Global entertainment giant, Disney, will launch its online video streaming service in SA this winter, the company said on Wednesday, adding yet another deep pocketed international player in the video entertainment dominated by MultiChoice.

SA has in recent years seen growth in the number of streaming services that have entered the market, including US players Netflix and Amazon Prime, as well as Hong Kong’s Viu, which has differentiated itself through local content. MultiChoice has also been investing heavily in the space, and is home to three services — DStv, Showmax and Showmax Pro. 

Previously studios would create content, which would be bought by broadcasters such as MultiChoice and then distributed to customers. Now studios like Disney and HBO, are coming up with their own apps and going straight to consumers. MultiChoice, which dominates the local pay TV market with more than 8-million customers, now faces even more competition from one of the most powerful Hollywood players. 

Without giving an exact date, Disney said it would launch its Disney+ streaming service in 42 countries including SA, Turkey, Poland and the United Arab Emirates, this winter. 

Nitesh Singh, managing director of Accenture’s communications, media and technology practice in SA, says the ability for Disney to succeed in this market is high as consumers are already used to its content and brand.

“At present, the Disney has a good target market locally (Disney, Disney Junior and National Geographic) and the content at Disney’s disposal to come is very strong – from the old classics like the Simpsons, the full suite of Marvel to Star Wars.”

He says this catalogue and range of programming is “compelling” compared to competitors like DStv and international players like Netflix, that have been in the market for a number of years.

But while having all these option is great for the consumer, it has created problems around the paradox of choice.

To combat this, DStv recently launched the Explora Ultra decoder, which has YouTube, YouTube Kids, Amazon Prime, Netflix, Showmax and DStv Now. MultiChoice SA CEO Nyiko Shiburi refers to this as the company’s “super aggregator strategy”. In essence, MultiChoice is looking to do for online streaming what it has done for local broadcast television with DStv: aggregate content in one place. 

Singh says this strategy could help to have all these different players co-existing in the local market. 

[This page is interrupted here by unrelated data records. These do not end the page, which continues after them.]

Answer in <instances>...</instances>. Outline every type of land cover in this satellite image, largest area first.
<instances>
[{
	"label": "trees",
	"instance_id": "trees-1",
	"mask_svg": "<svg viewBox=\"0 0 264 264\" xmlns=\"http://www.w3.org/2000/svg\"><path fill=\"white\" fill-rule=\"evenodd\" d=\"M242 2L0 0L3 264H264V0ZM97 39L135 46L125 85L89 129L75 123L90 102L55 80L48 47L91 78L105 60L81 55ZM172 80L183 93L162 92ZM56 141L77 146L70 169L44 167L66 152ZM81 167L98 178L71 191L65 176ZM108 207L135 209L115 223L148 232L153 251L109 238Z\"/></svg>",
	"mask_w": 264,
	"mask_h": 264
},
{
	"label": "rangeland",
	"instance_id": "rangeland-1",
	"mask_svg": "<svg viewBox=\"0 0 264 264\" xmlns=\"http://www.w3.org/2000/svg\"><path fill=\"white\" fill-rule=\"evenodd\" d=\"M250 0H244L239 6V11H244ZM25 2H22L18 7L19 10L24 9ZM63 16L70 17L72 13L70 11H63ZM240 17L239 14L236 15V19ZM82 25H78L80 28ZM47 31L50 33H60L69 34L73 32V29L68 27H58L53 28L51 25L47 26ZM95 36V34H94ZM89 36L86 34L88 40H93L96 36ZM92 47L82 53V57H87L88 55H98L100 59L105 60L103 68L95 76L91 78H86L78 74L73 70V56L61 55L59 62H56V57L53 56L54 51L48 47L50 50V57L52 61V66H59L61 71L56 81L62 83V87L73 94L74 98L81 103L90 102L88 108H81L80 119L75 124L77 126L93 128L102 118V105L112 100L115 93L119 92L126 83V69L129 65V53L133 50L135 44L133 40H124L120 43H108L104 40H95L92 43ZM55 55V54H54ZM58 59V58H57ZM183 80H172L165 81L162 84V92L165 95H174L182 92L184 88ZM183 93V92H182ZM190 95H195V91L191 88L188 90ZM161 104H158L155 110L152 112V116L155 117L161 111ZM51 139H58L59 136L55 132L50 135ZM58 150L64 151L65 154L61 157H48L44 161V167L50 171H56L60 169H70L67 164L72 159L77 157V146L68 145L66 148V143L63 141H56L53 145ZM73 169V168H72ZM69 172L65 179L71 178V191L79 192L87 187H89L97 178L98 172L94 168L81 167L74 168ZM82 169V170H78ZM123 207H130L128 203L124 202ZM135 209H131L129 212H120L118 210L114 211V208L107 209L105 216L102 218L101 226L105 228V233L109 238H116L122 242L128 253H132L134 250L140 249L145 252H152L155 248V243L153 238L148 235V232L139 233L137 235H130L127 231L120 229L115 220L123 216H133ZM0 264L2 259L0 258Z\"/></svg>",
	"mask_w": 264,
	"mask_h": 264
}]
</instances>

“If one looks at how they are aggregating the providers through their Ultra addition it points to a universe where all content providers can exist. So to stop the churn of subscribers MultiChoice has constantly reinvented itself to stay relevant over the years. It is not always easy but reinvention of their business model has been the secret sauce for success,” he said.

According to data from Digital TV Research, the penetration of streaming players such as Netflix is still a mere 4% in Africa against 82% in North America, 69% in Western Europe, 34% in Latin America and 37% in Asian emerging markets. In SA, Netflix was estimated to have 350,000 customers in 2020, a fraction of DStv’s base.